How to complete this task ▸ Please retype every record exactly as it appears, omitting the pictures.

Materials provided ▸
*****

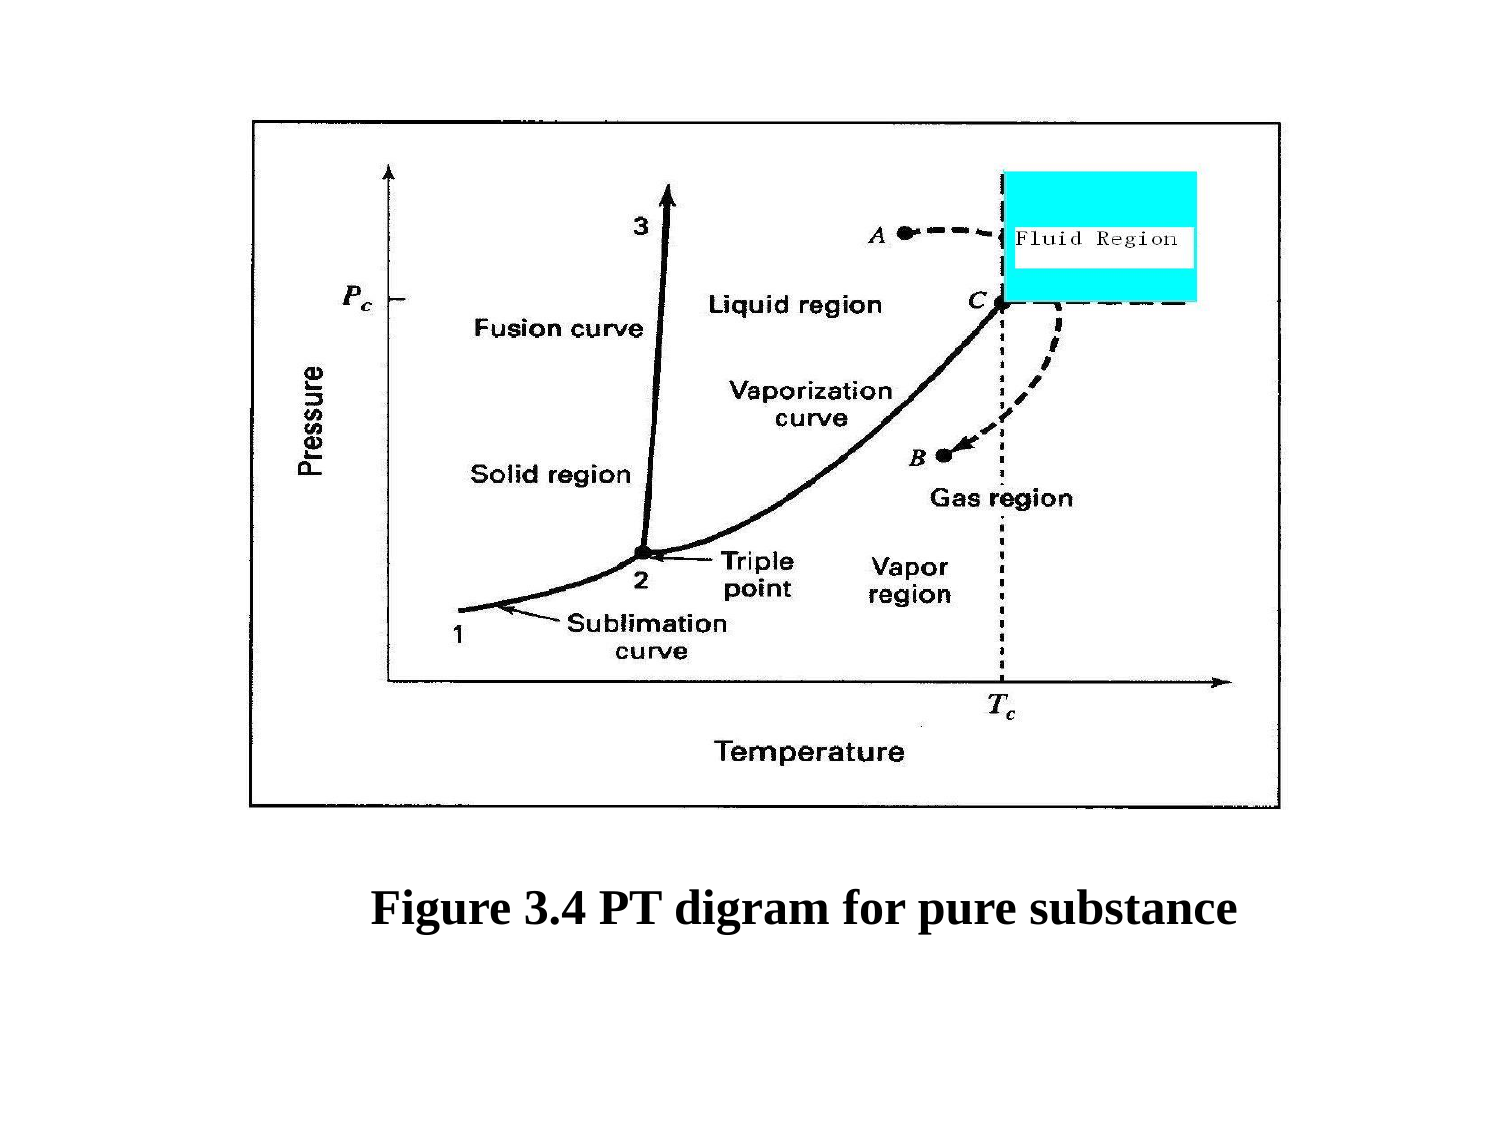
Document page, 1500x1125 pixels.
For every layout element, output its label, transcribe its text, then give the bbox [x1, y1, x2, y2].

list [245, 116, 1290, 810]
text_box Figure 3.4 PT digram for pure substance [355, 867, 1266, 942]
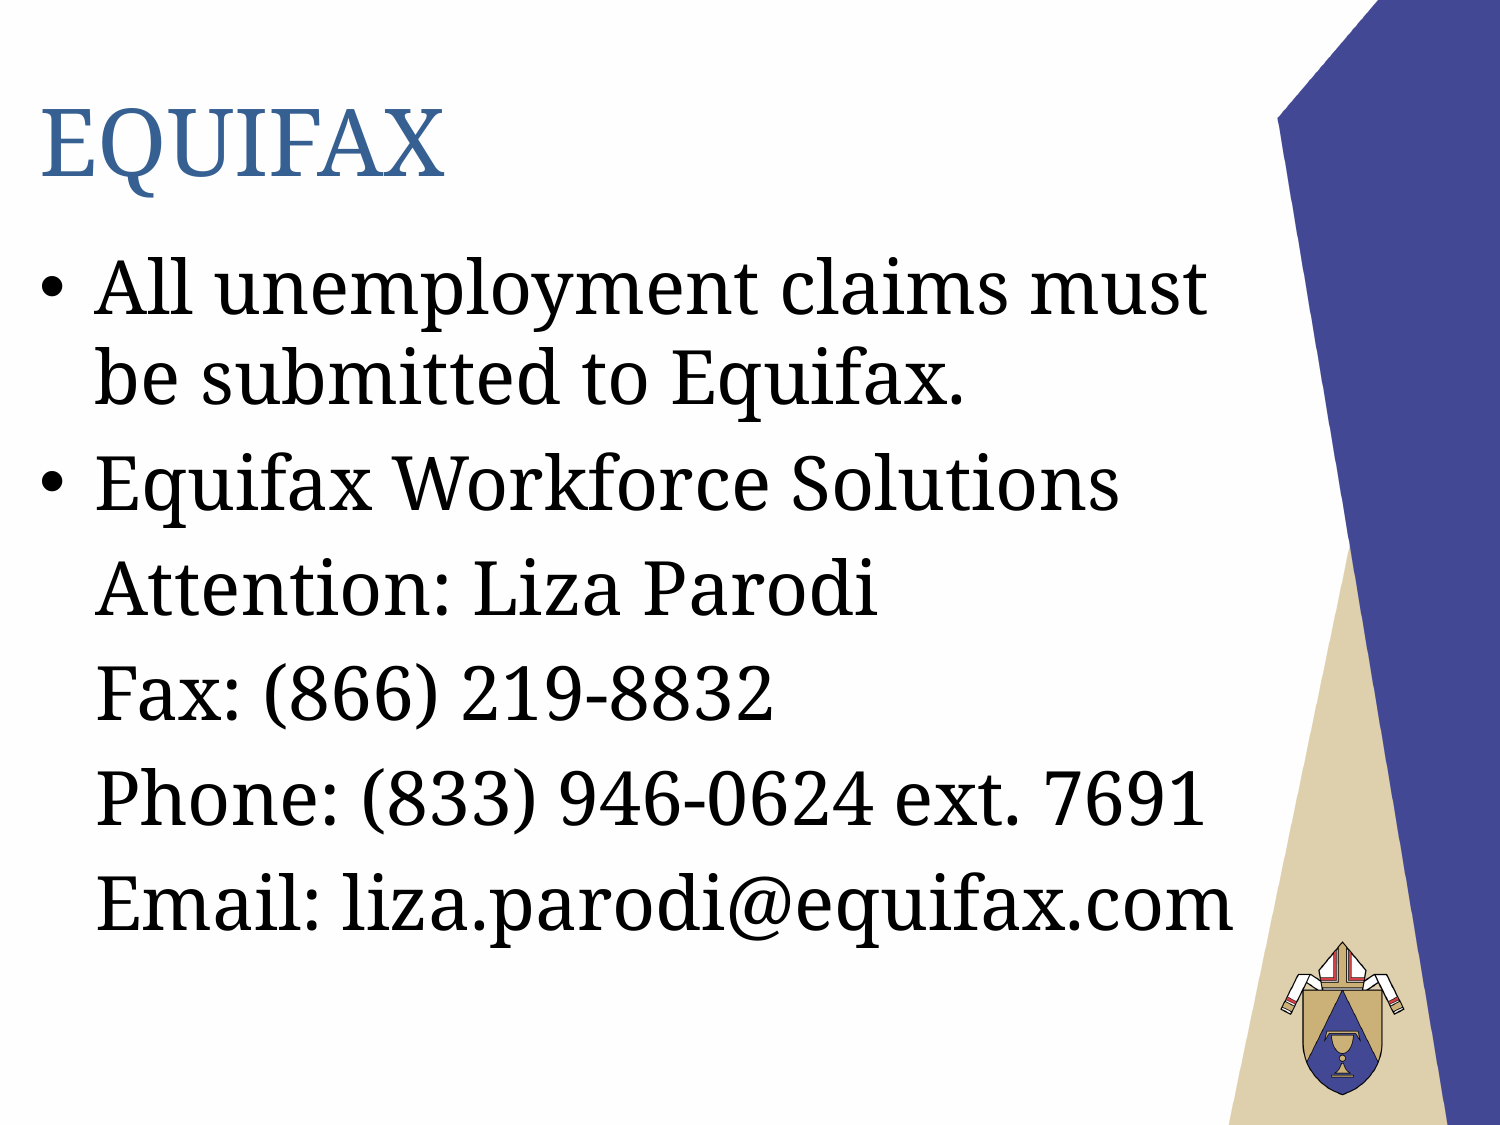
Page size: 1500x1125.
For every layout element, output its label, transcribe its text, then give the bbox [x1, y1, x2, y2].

picture [0, 0, 1500, 1125]
list All unemployment claims must be submitted to Equifax. Equifax Workforce Solutions Attention: Liza Parodi Fax: (866) 219-8832 Phone: (833) 946-0624 ext. 7691 Email: liza.parodi@equifax.com [24, 232, 1271, 1057]
title Equifax [24, 45, 1271, 232]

*****

Solution for this exercise ▸
Document page, 1500x1125 pixels.
For every layout element, output its label, transcribe its text, then give the bbox [x1, y1, x2, y2].

list [245, 116, 1290, 810]
text_box Figure 3.4 PT digram for pure substance [355, 867, 1266, 942]
Page size: 1500x1125.
For every layout element, output its label, transcribe its text, then give the bbox [x1, y1, x2, y2].

picture [0, 0, 1500, 1125]
list All unemployment claims must be submitted to Equifax. Equifax Workforce Solutions Attention: Liza Parodi Fax: (866) 219-8832 Phone: (833) 946-0624 ext. 7691 Email: liza.parodi@equifax.com [24, 232, 1271, 1057]
title Equifax [24, 45, 1271, 232]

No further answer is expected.